Saved data entries
========
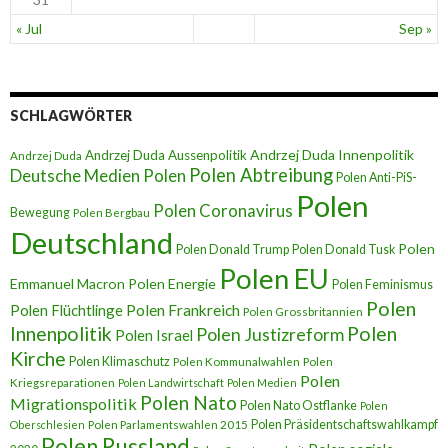
« Jul
Sep »
SCHLAGWÖRTER
Andrzej Duda Innenpolitik
Andrzej Duda Aussenpolitik
Andrzej Duda
Polen Abtreibung
Deutsche Medien Polen
Polen Anti-PiS-
Polen
Polen Coronavirus
Bewegung
Polen Bergbau
Deutschland
Polen
Polen Donald Trump
Polen Donald Tusk
Polen EU
Emmanuel Macron
Polen Energie
Polen Feminismus
Polen
Polen Flüchtlinge
Polen Frankreich
Polen Grossbritannien
Innenpolitik
Polen
Polen Justizreform
Polen Israel
Kirche
Polen Klimaschutz
Polen Kommunalwahlen
Polen
Polen
Kriegsreparationen
Polen Landwirtschaft
Polen Medien
Polen Nato
Migrationspolitik
Polen Nato Ostflanke
Polen
Polen Präsidentschaftswahlkampf
Oberschlesien
Polen Parlamentswahlen 2015
Polen Russland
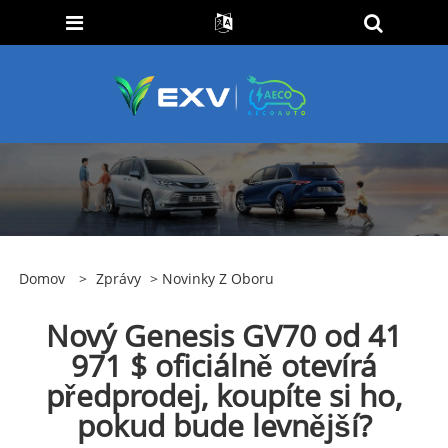
Domov
>
Zprávy
>
Novinky Z Oboru
Nový Genesis GV70 od 41
971 $ oficiálně otevírá
předprodej, koupíte si ho,
pokud bude levnější?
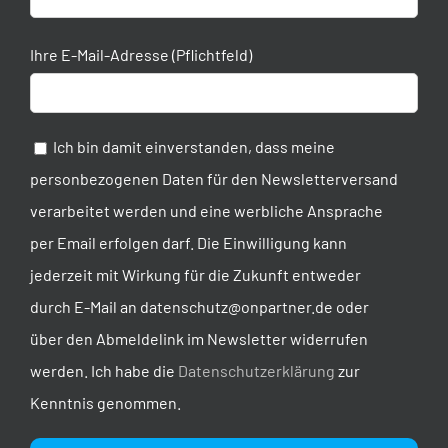
Ihre E-Mail-Adresse (Pflichtfeld)
Ich bin damit einverstanden, dass meine
personbezogenen Daten für den Newsletterversand
verarbeitet werden und eine werbliche Ansprache
per Email erfolgen darf. Die Einwilligung kann
jederzeit mit Wirkung für die Zukunft entweder
durch E-Mail an datenschutz@onpartner.de oder
über den Abmeldelink im Newsletter widerrufen
werden. Ich habe die
Datenschutzerklärung
zur
Kenntnis genommen.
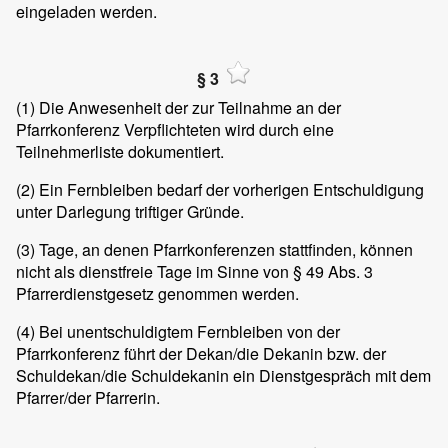
eingeladen werden.
§ 3
(1)
Die Anwesenheit der zur Teilnahme an der
Pfarrkonferenz Verpflichteten wird durch eine
Teilnehmerliste dokumentiert.
(2)
Ein Fernbleiben bedarf der vorherigen Entschuldigung
unter Darlegung triftiger Gründe.
(3)
Tage, an denen Pfarrkonferenzen stattfinden, können
nicht als dienstfreie Tage im Sinne von § 49 Abs. 3
Pfarrerdienstgesetz genommen werden.
(4)
Bei unentschuldigtem Fernbleiben von der
Pfarrkonferenz führt der Dekan/die Dekanin bzw. der
Schuldekan/die Schuldekanin ein Dienstgespräch mit dem
Pfarrer/der Pfarrerin.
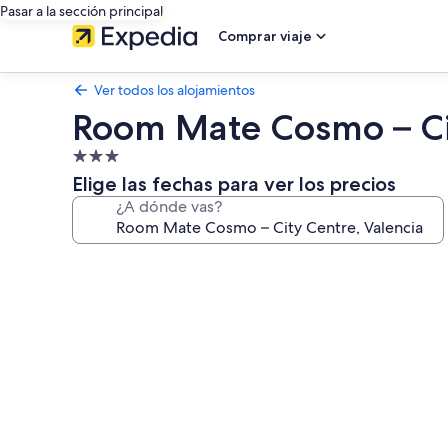
Pasar a la sección principal
Comprar viaje
Ver todos los alojamientos
Room Mate Cosmo – Cit
Alojamiento
de
Elige las fechas para ver los precios
3.0 estrellas
¿A dónde vas?
Galería
de
imágenes
de
Room
Mate
Cosmo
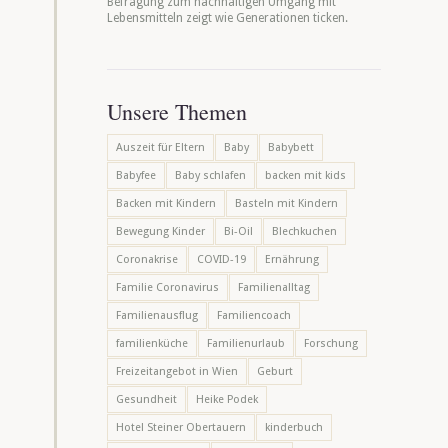
Befragung zum nachhaltigen Umgang mit
Lebensmitteln zeigt wie Generationen ticken.
Unsere Themen
Auszeit für Eltern
Baby
Babybett
Babyfee
Baby schlafen
backen mit kids
Backen mit Kindern
Basteln mit Kindern
Bewegung Kinder
Bi-Oil
Blechkuchen
Coronakrise
COVID-19
Ernährung
Familie Coronavirus
Familienalltag
Familienausflug
Familiencoach
familienküche
Familienurlaub
Forschung
Freizeitangebot in Wien
Geburt
Gesundheit
Heike Podek
Hotel Steiner Obertauern
kinderbuch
========
Your assignment
From the records above, how many lines include the word "genommen"? Only the number is wanted.

Solution to this task
2